Dirk Draulans’ Beestenboel: waarom de wasbeer waarschijnlijk niet wast
De menselijke wereldreiziger meent zich geregeld te moeten bemoeien met wat de natuur te bieden heeft. Honderd jaar geleden werd de wasbeer uit Noord-Amerika in Europa geïmporteerd om er gekweekt te worden voor zijn pels. Uiteraard ontsnapten er exemplaren. Het dier, met de afmetingen van een uit de kluiten gewassen kat, werd ook als huisdier gehouden maar kan eigenlijk niet gedomesticeerd worden, enkel wat tam gemaakt. Bovendien werd het her en der losgelaten voor de jacht – dieren uitzetten als schietschijf zit in het bloed van de jager.
Vanuit Duitsland veroverden verwilderde wasberen West-Europa. Wallonië werd een wasberenbolwerk, onder meer omdat er in de Tweede Wereldoorlog massaal exemplaren uit kwekerijen ontsnapten. De populatie wordt er nu op 70.000 stuks geschat, waardoor het onmogelijk lijkt om ze nog onder controle te brengen.

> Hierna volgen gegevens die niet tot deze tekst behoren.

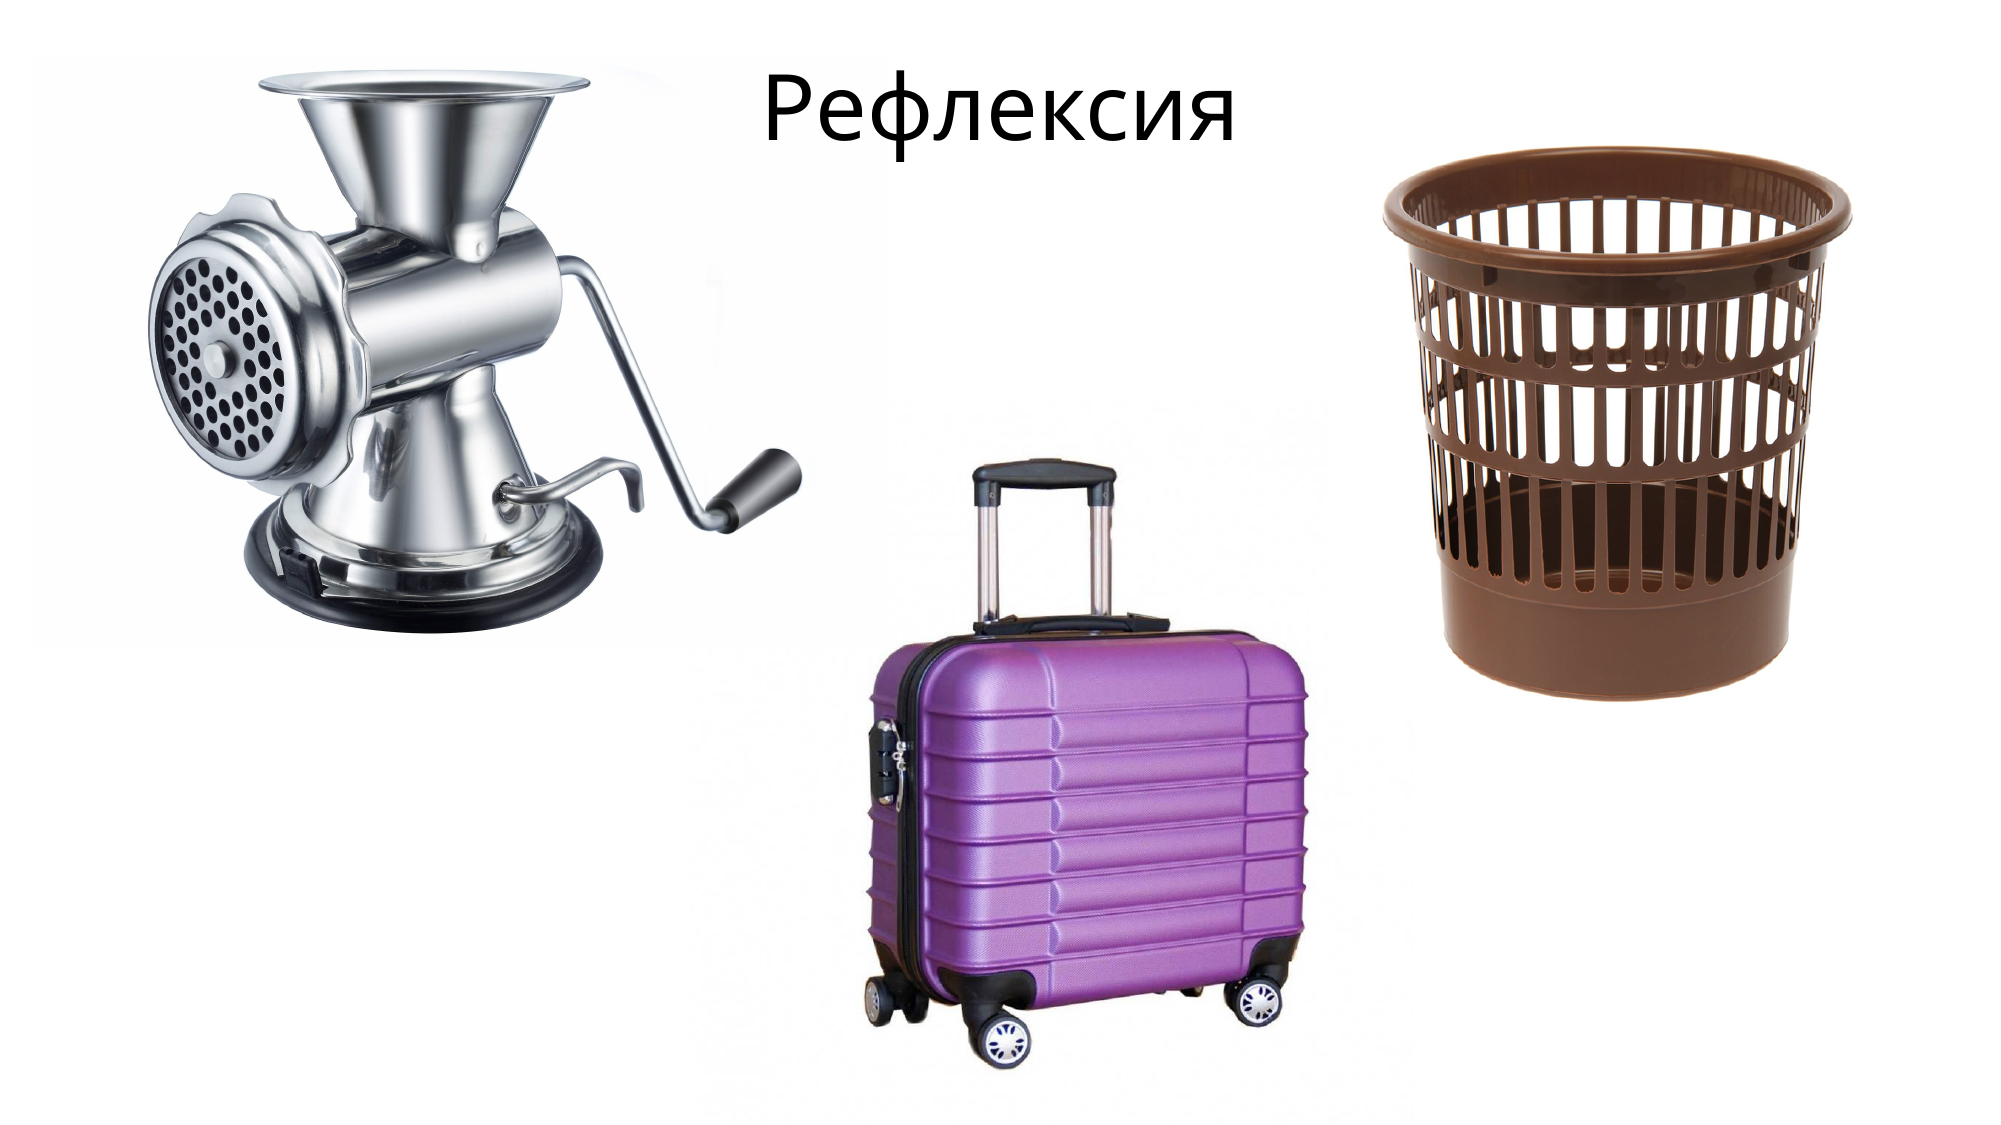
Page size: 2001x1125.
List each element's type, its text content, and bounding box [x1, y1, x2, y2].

title Рефлексия [137, 32, 1863, 189]
picture [30, 56, 1919, 1125]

In Vlaanderen leeft wel nog de hoop dat men de wasbeer onder de knoet kan houden. De eerste waarneming van een als wild gelabeld dier dateert van 1986. Op de waarnemingensite van Natuurpunt staan voor 2023 meer dan 1200 meldingen, verspreid over 160 gemeenten. Het is onduidelijk hoe groot de Vlaamse populatie momenteel is.
Wallonië werd een wasberenbolwerk, onder meer omdat er in de Tweede Wereldoorlog massaal exemplaren uit kwekerijen ontsnapten.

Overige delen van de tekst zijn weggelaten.